__Task requirements__.
The answer must reproduce every record exactly, with all pictures omitted.

__Material shown__.

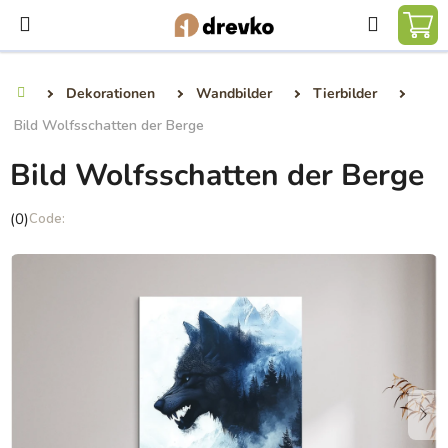
Zum
Suchen
Inhalt
WA
springen
Dekorationen
Wandbilder
Tierbilder
Startseite
Bild Wolfsschatten der Berge
Bild Wolfsschatten der Berge
Die
(0)
durchschnittliche
Produktbewertung
ist
0,0
von
5
Sternen.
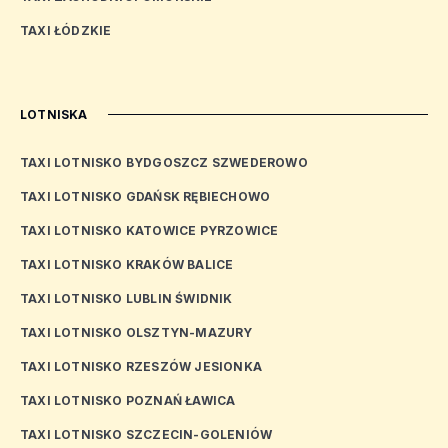
TAXI ŁÓDZKIE
LOTNISKA
TAXI LOTNISKO BYDGOSZCZ SZWEDEROWO
TAXI LOTNISKO GDAŃSK RĘBIECHOWO
TAXI LOTNISKO KATOWICE PYRZOWICE
TAXI LOTNISKO KRAKÓW BALICE
TAXI LOTNISKO LUBLIN ŚWIDNIK
TAXI LOTNISKO OLSZTYN-MAZURY
TAXI LOTNISKO RZESZÓW JESIONKA
TAXI LOTNISKO POZNAŃ ŁAWICA
TAXI LOTNISKO SZCZECIN-GOLENIÓW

__Output below__.
Zum
Suchen
Inhalt
WA
springen
Dekorationen
Wandbilder
Tierbilder
Startseite
Bild Wolfsschatten der Berge
Bild Wolfsschatten der Berge
Die
(0)
durchschnittliche
Produktbewertung
ist
0,0
von
5
Sternen.
TAXI ŁÓDZKIE
LOTNISKA
TAXI LOTNISKO BYDGOSZCZ SZWEDEROWO
TAXI LOTNISKO GDAŃSK RĘBIECHOWO
TAXI LOTNISKO KATOWICE PYRZOWICE
TAXI LOTNISKO KRAKÓW BALICE
TAXI LOTNISKO LUBLIN ŚWIDNIK
TAXI LOTNISKO OLSZTYN-MAZURY
TAXI LOTNISKO RZESZÓW JESIONKA
TAXI LOTNISKO POZNAŃ ŁAWICA
TAXI LOTNISKO SZCZECIN-GOLENIÓW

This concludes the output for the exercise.